Zu dem Thema mit den elektrischen Feldern kann ich bestätigen: Maschinen mit großen Elektromotoren oder Elektroschweißgeräte sollte Dein Mann meiden. Diese elektromagnetischen Strahlung ist zu groß und könnte den Defi deaktivieren.

Das er mit einem PC nicht arbeiten kann ist allerdings Quatsch. Moderne PC' s bzw. deren Monitore sind strahlungsarm. Selbst für PC's aus den 70er und 80er Jahren des letzten Jahrhunderts ist die Aussage sie würden so doll strahlen, dass sie den Defi abschalten, sehr fragwürdig. Und solche Dinger sind nur noch in den seltensten Fällen im Einsatz.

Die Bewegungsfreiheit mit dem Arm kann er wieder trainieren, die Kabel müssten lang genug sein. Er sollte es nur nicht ruckartig machen sondern seine Bewegungen langsam erweitern und sich langsam daran gewöhnen.

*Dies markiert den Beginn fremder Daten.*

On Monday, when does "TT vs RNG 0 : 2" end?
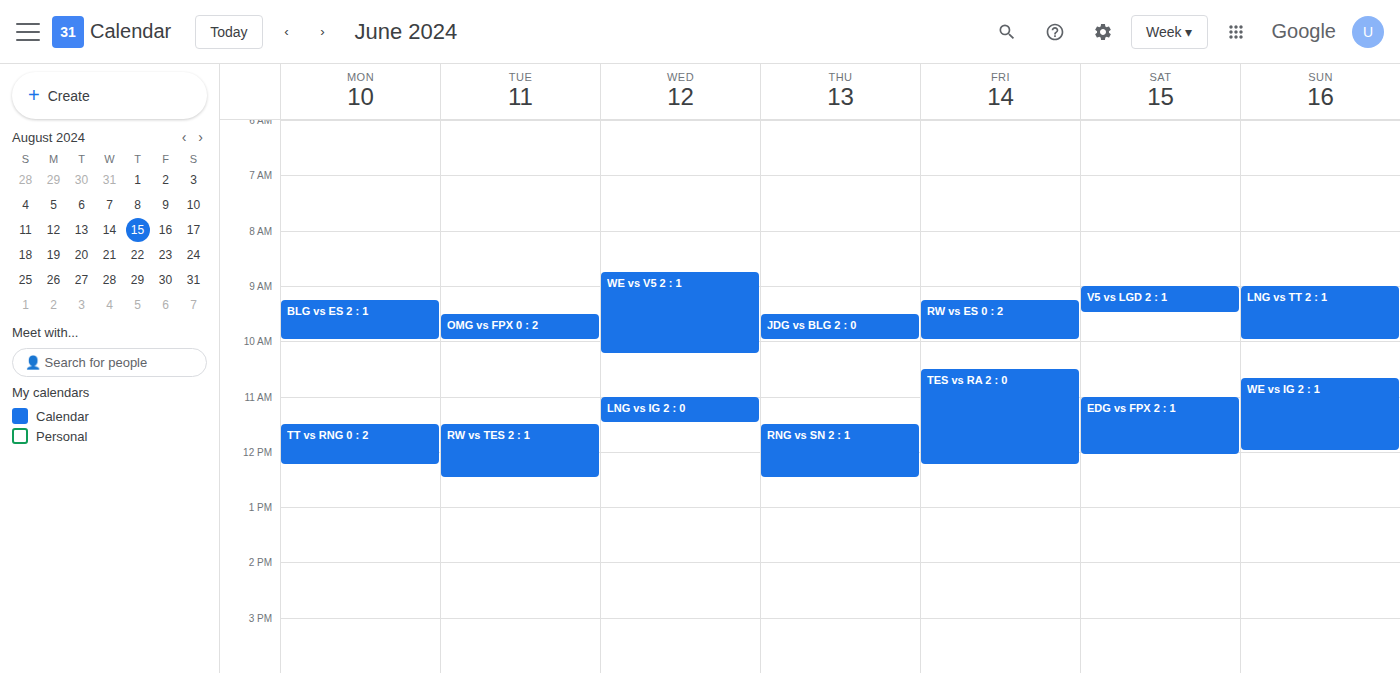
12:15 PMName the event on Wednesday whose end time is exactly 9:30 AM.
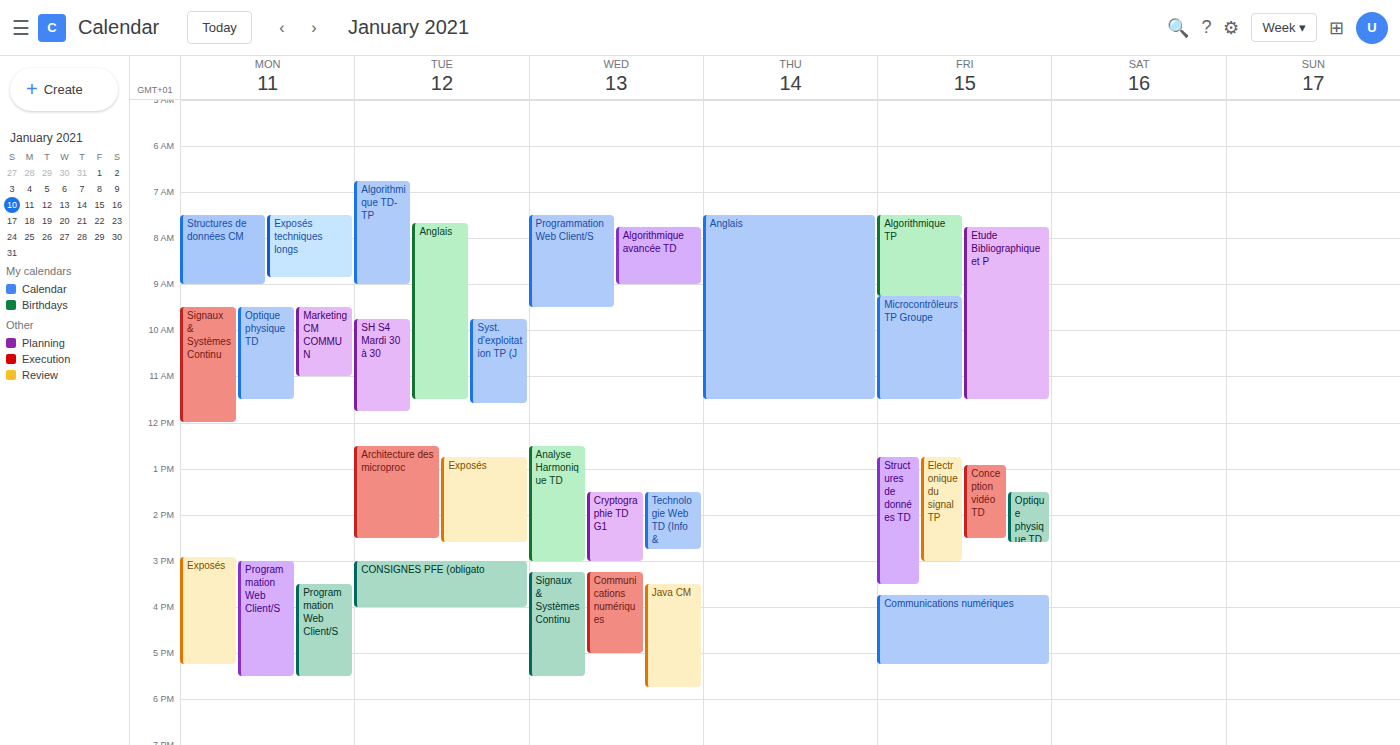
"Programmation Web Client/S"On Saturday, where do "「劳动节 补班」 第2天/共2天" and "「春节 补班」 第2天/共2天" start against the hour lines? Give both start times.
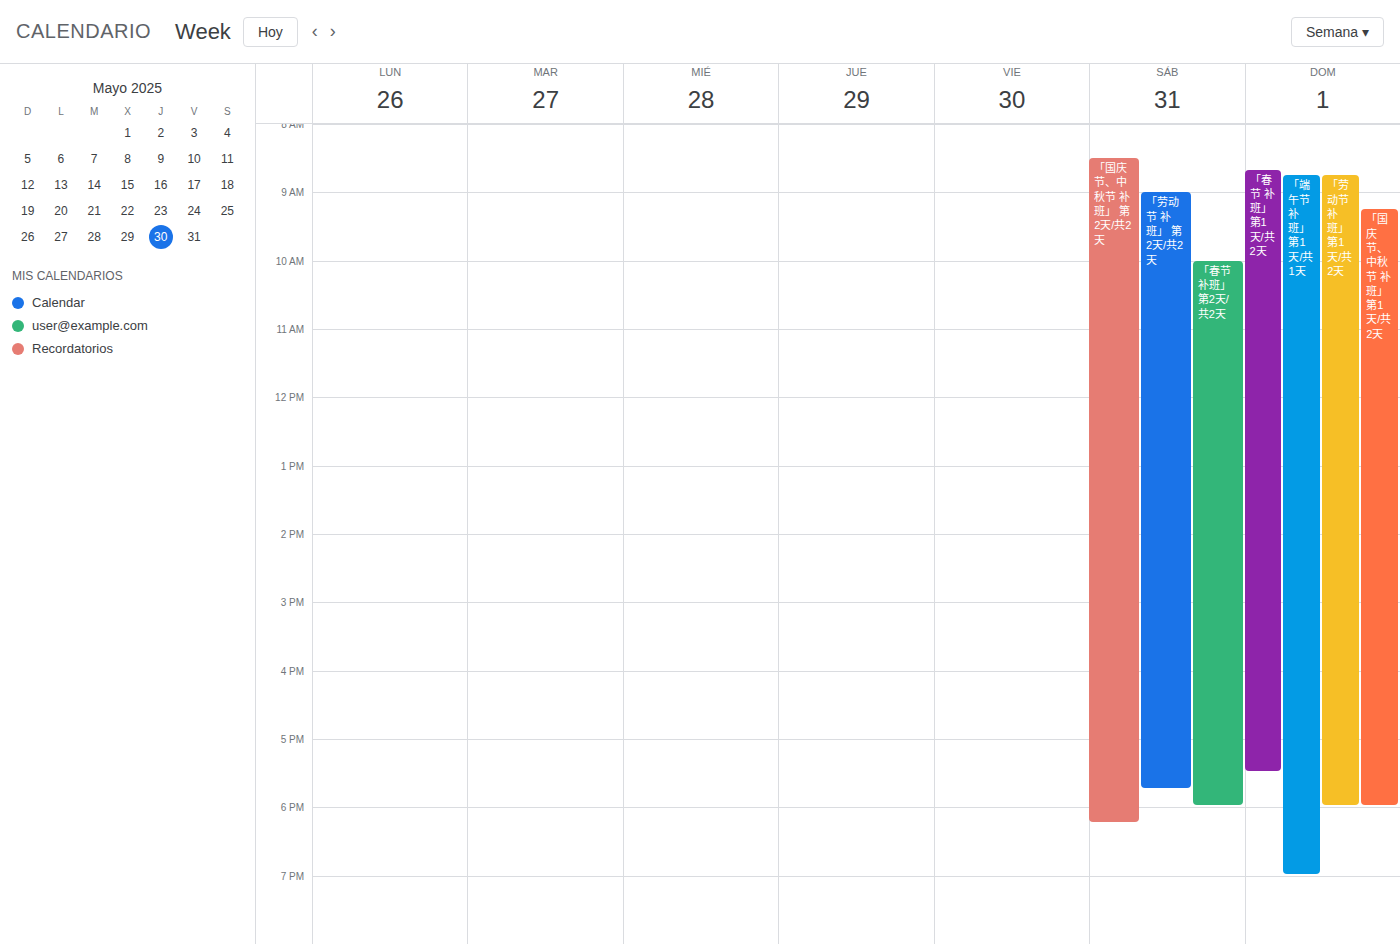
"「劳动节 补班」 第2天/共2天": 9:00 AM, exactly on the 9 AM line. "「春节 补班」 第2天/共2天": 10:00 AM, exactly on the 10 AM line.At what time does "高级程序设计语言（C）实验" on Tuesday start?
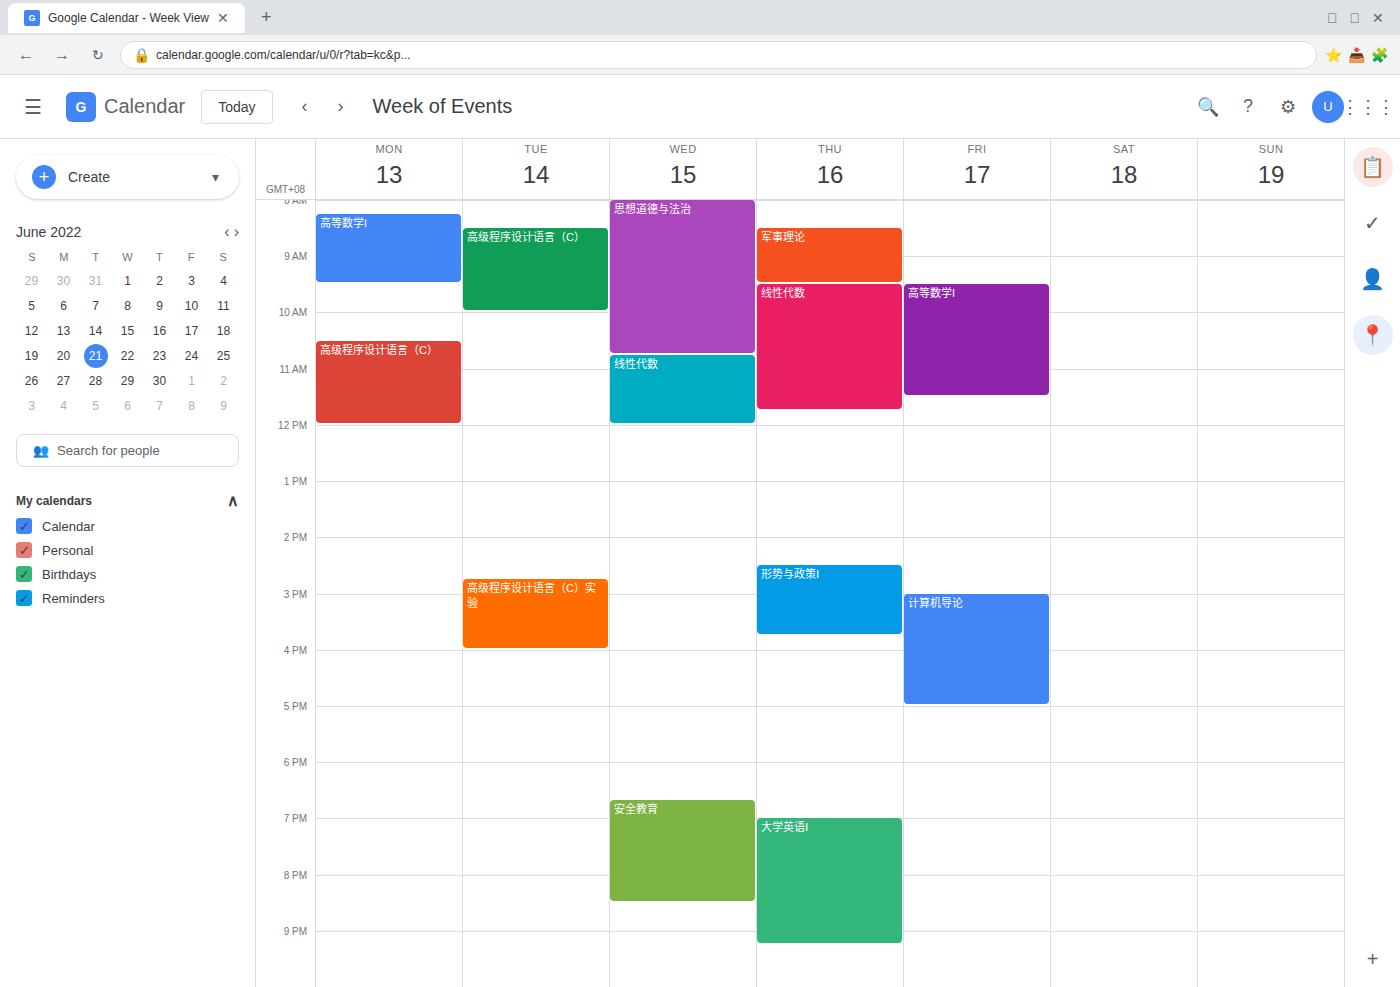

Was noch bleibt hängt von ihm selbst ab. Ich genieße mein Leben trotz einiger Einschränkungen jetzt mehr als vorher. :-)

Gruss
Thorsten



Re: Brugada-Syndrom

#3
Hallo Iris
bei mir wurde das Brugada-Syndrom einwandfrei festgestellt. Daraufhin hat man mir einen Defibrillator implantiert.
Das Brugada-Syndrom ist eine genetische Erbkrankheit und wurde erst 2003 als Herzkrankheit aufgenommen. Die Krankheit ist unheilber und der Defi ist die einzigste Möglichkeit, den Tod abzuwehren. Sie bewirkt den plötzlichen Herztod, bei dem bisher keine Ursache festgestellt werden konnte.
Es ist unbestritten, dass Patienten mit Brugada-Syndrom durch lebensbedrohliche ventrikuläre Tachyarrhythmien oder einen plötzlichen Tod gefährdet sind. Antiarrhythmika wie Amiodaron oder Betablocker sind hinsichtlich der Prävention eines plötzlichen Todes bei symptomatischen oder asymptomatischen Patienten mit Brugada-Syndrom nicht effektiv, sodass der implantierbare automatische Defibrillator zum jetzigen Zeitpunkt die einzig wirksame therapeutische Alternative ist.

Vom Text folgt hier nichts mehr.